What you will do: Switch "Premium-Heizöl" to "Standard-Heizöl" in the lines between the line holding "她不再像以前一樣，是一天到晚圍繞在我身" and the line holding "коммуникаций (Роскомнадзор). Учредитель", inclusive. Return only those lines, keep everything else unchanged, and leave the pictures out.
++++ Input data
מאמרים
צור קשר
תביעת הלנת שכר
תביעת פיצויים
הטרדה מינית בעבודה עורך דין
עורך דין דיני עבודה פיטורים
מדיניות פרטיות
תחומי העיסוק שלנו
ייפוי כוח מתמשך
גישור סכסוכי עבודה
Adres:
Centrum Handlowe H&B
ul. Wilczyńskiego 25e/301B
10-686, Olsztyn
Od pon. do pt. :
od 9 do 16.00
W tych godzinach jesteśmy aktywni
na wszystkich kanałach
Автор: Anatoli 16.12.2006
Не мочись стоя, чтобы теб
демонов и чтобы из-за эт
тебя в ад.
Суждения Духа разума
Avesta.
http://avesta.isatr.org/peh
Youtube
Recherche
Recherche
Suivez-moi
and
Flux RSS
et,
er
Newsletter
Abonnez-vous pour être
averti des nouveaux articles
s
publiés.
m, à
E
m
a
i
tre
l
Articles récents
++++++++
++++ Input data
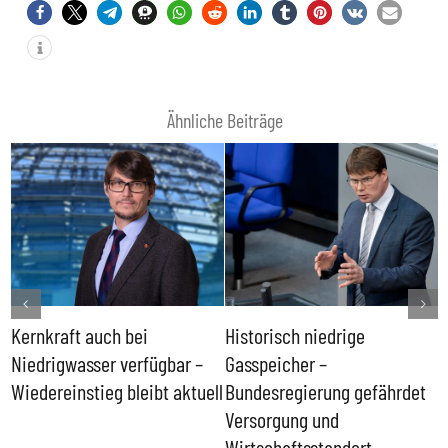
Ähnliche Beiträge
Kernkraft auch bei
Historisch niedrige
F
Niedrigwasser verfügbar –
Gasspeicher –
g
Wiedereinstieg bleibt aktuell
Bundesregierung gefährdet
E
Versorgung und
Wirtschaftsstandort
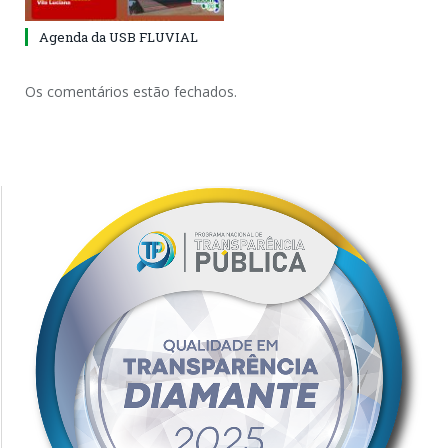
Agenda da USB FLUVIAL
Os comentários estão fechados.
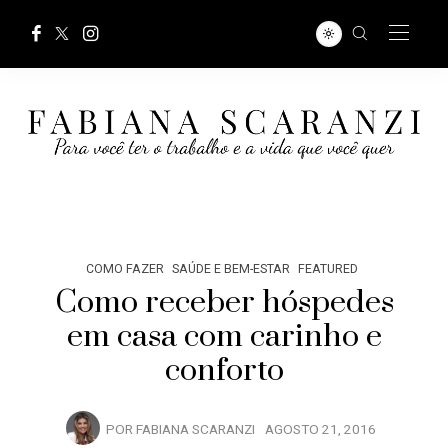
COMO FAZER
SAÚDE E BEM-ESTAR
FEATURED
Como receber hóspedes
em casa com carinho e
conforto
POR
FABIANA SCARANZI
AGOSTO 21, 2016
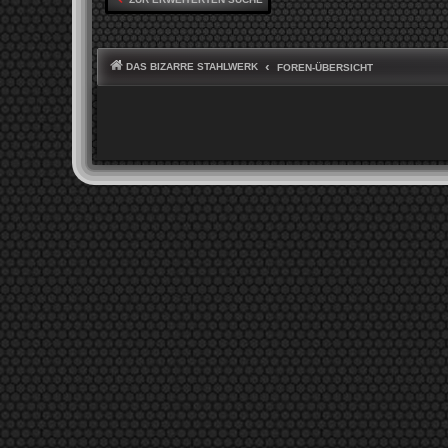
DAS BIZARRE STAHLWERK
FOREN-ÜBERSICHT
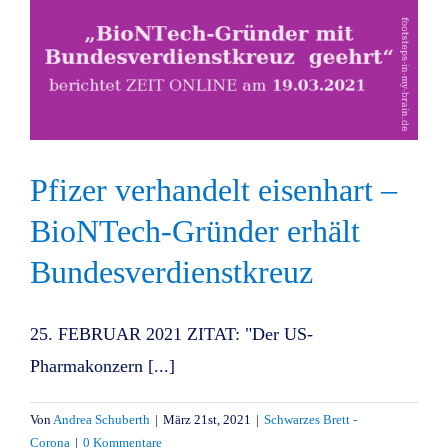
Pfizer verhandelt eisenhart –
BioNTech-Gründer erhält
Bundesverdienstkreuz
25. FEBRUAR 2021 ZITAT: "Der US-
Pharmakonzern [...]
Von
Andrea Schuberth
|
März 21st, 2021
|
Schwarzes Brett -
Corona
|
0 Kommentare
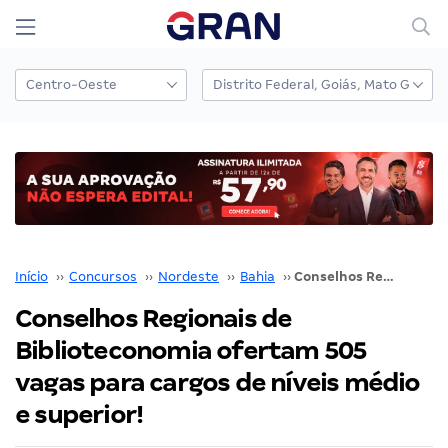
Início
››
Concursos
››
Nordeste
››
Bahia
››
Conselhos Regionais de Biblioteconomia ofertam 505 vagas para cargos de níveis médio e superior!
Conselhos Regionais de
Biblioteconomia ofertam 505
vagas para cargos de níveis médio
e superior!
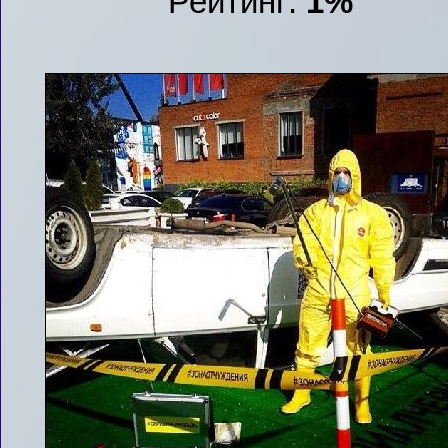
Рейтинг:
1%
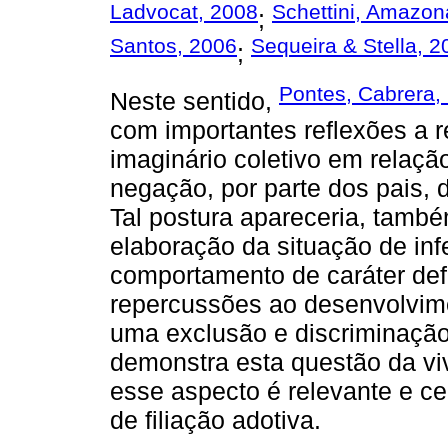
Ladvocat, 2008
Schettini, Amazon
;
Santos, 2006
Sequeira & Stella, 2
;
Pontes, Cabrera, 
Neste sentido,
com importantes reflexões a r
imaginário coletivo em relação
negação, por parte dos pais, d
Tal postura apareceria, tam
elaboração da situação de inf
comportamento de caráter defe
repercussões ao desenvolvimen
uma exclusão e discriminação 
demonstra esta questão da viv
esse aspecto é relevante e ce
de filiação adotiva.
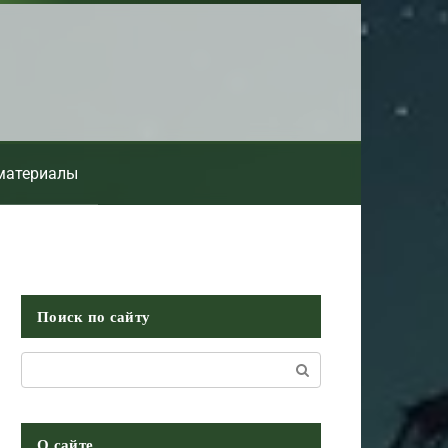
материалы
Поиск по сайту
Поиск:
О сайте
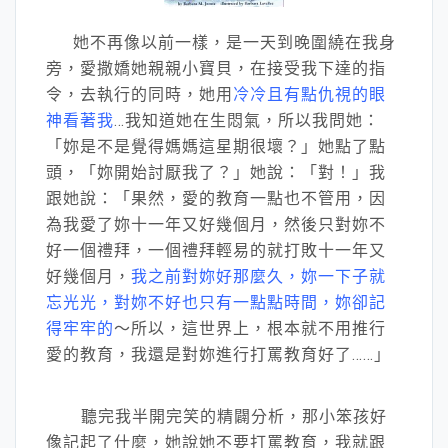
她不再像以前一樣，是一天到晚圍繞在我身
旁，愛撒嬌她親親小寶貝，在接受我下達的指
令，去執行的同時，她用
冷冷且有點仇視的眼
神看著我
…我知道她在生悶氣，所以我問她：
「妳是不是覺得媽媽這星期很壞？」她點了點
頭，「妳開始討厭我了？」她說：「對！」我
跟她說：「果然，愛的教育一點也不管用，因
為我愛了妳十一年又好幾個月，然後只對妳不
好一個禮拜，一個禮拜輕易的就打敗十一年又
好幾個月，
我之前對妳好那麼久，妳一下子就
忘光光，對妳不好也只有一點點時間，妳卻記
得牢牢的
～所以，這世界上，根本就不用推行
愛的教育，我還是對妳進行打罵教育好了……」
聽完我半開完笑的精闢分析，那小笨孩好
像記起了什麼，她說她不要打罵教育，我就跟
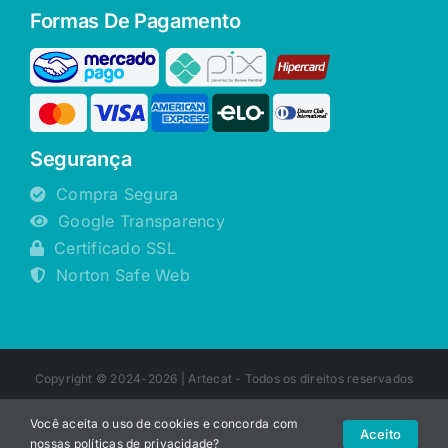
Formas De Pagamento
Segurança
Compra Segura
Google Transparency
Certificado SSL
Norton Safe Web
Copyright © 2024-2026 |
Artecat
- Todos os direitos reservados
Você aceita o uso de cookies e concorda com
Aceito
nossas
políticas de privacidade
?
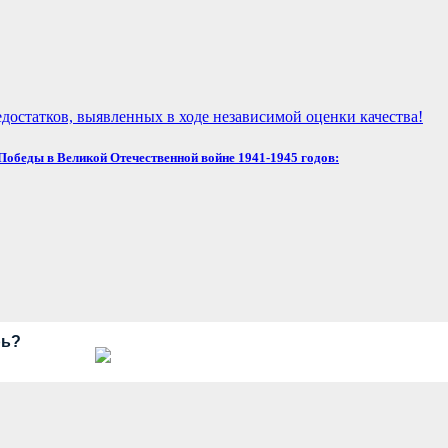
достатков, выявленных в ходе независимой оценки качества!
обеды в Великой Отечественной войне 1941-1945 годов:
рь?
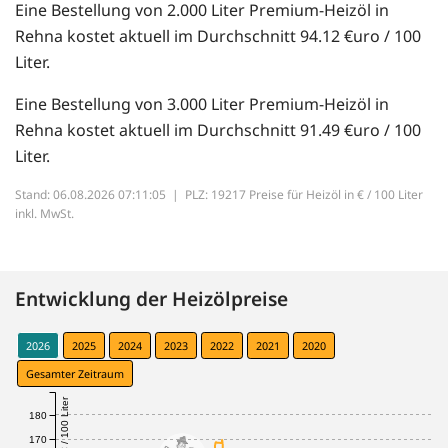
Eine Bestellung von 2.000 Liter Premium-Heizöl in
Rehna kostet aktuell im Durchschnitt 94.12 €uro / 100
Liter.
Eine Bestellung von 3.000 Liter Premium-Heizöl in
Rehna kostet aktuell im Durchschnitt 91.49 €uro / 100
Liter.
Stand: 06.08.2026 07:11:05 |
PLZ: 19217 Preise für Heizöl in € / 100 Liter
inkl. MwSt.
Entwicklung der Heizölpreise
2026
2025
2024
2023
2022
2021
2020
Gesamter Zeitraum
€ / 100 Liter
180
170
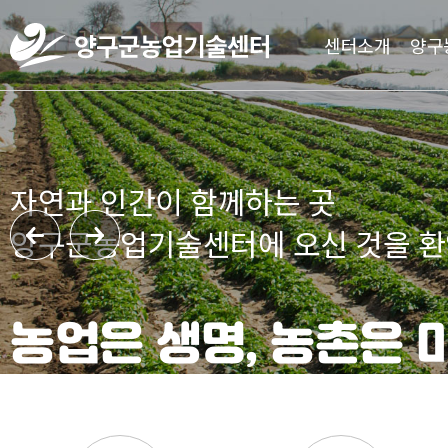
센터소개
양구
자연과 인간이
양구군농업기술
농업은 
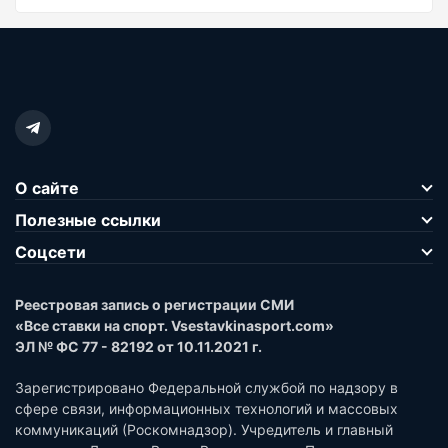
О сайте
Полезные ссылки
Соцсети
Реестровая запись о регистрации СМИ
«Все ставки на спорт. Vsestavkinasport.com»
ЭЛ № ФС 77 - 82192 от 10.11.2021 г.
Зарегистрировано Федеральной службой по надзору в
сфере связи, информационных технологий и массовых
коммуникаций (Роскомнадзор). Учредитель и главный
++++++++
Result of this task:
她不再像以前一樣，是一天到晚圍繞在我身
旁，愛撒嬌她親親小寶貝，在接受我下達的指
令，去執行的同時，她用
冷冷且有點仇視的眼
神看著我
…我知道她在生悶氣，所以我問她：
「妳是不是覺得媽媽這星期很壞？」她點了點
頭，「妳開始討厭我了？」她說：「對！」我
跟她說：「果然，愛的教育一點也不管用，因
為我愛了妳十一年又好幾個月，然後只對妳不
好一個禮拜，一個禮拜輕易的就打敗十一年又
好幾個月，
我之前對妳好那麼久，妳一下子就
忘光光，對妳不好也只有一點點時間，妳卻記
得牢牢的
～所以，這世界上，根本就不用推行
愛的教育，我還是對妳進行打罵教育好了……」
聽完我半開完笑的精闢分析，那小笨孩好
像記起了什麼，她說她不要打罵教育，我就跟
Formas De Pagamento
Segurança
Compra Segura
Google Transparency
Certificado SSL
Norton Safe Web
Copyright © 2024-2026 |
Artecat
- Todos os direitos reservados
Você aceita o uso de cookies e concorda com
Aceito
nossas
políticas de privacidade
?
достатков, выявленных в ходе независимой оценки качества!
обеды в Великой Отечественной войне 1941-1945 годов:
рь?
Eine Bestellung von 2.000 Liter Standard-Heizöl in
Rehna kostet aktuell im Durchschnitt 94.12 €uro / 100
Liter.
Eine Bestellung von 3.000 Liter Standard-Heizöl in
Rehna kostet aktuell im Durchschnitt 91.49 €uro / 100
Liter.
Stand: 06.08.2026 07:11:05 |
PLZ: 19217 Preise für Heizöl in € / 100 Liter
inkl. MwSt.
Entwicklung der Heizölpreise
2026
2025
2024
2023
2022
2021
2020
Gesamter Zeitraum
€ / 100 Liter
180
170
센터소개
양구
자연과 인간이
양구군농업기술
농업은 
О сайте
Полезные ссылки
Соцсети
Реестровая запись о регистрации СМИ
«Все ставки на спорт. Vsestavkinasport.com»
ЭЛ № ФС 77 - 82192 от 10.11.2021 г.
Зарегистрировано Федеральной службой по надзору в
сфере связи, информационных технологий и массовых
коммуникаций (Роскомнадзор). Учредитель и главный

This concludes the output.